━━━━━ Text excerpt ━━━━━
In light of upcoming Supreme Court decisions about the role of race in education decisions, here are some thoughts about affirmative action. Time to jump into the inferno!

 First, the law. Under the 14th and 5th Amendment of the United States Constitution, people must be granted "equal protection" based on race in making education admission and advancment decisions. This means that decisions based on race, even for positive reasons to support advancement of minorities, are subject to strict scrutiny by courts. Any decision based on race must be "narrowly tailored" to meet a "compelling state interest".

 However, the court has found that diversity in higher education does advance a compelling state interest. It encourages the free exchange of ideas, advancement in society, etc. They also tend to differ to the educational decisions of institutes of higher education, since courts are generaly not qualified to make technical decisions about education management. The question then is when these decisions are "narrowly tailored."
━━━━━ Data listing ━━━━━
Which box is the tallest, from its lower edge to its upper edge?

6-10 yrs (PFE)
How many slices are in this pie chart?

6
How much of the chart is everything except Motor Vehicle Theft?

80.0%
━━━━━
━━━━━ Data listing ━━━━━
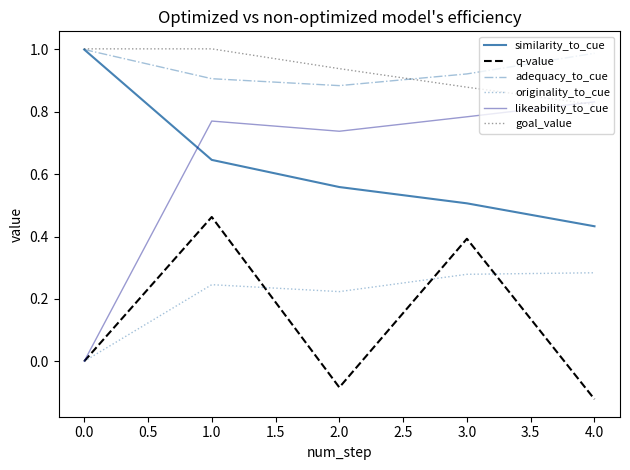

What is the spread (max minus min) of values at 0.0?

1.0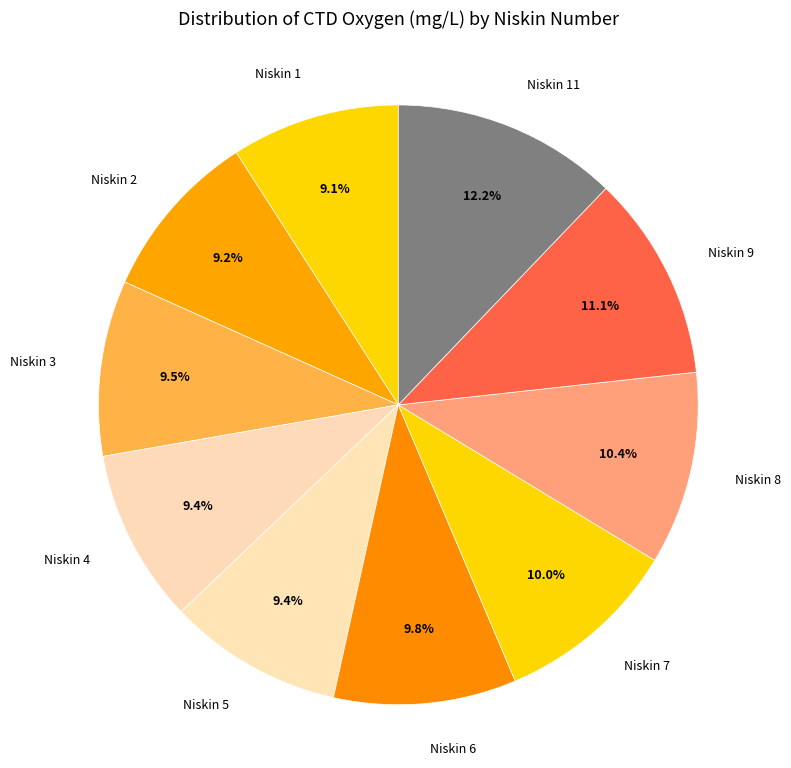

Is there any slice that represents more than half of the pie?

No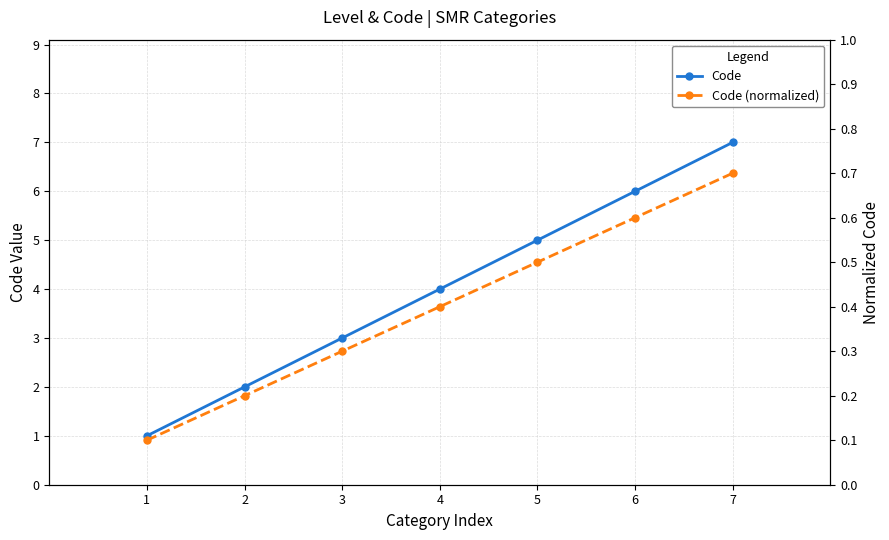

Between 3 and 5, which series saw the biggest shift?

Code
━━━━━
**Task to complete**
Reproduce the passage of the affirmative action text starting at "In light of" and ending at "into the inferno!". The items are unrelated to the affirmative action text.

**Problem solution**
In light of upcoming Supreme Court decisions about the role of race in education decisions, here are some thoughts about affirmative action. Time to jump into the inferno!